*** Block opens ***

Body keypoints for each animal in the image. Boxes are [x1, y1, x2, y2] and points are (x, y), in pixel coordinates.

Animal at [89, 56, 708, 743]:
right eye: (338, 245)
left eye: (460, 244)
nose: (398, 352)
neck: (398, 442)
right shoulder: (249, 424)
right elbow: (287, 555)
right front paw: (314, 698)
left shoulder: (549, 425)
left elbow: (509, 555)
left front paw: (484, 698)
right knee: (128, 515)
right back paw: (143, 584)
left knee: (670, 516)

*** Block closes ***
*** Block opens ***

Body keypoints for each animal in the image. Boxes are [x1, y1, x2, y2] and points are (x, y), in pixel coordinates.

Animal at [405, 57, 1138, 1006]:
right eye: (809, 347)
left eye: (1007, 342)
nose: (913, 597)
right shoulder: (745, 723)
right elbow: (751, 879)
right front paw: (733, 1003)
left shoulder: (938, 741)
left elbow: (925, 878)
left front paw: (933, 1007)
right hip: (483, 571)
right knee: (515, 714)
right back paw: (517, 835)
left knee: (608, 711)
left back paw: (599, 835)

*** Block closes ***

• [How to complete this task]:
In the records above, find each line that holds the word "back"; copy all such lines.

• [Response]:
right back paw: (143, 584)
right back paw: (517, 835)
left back paw: (599, 835)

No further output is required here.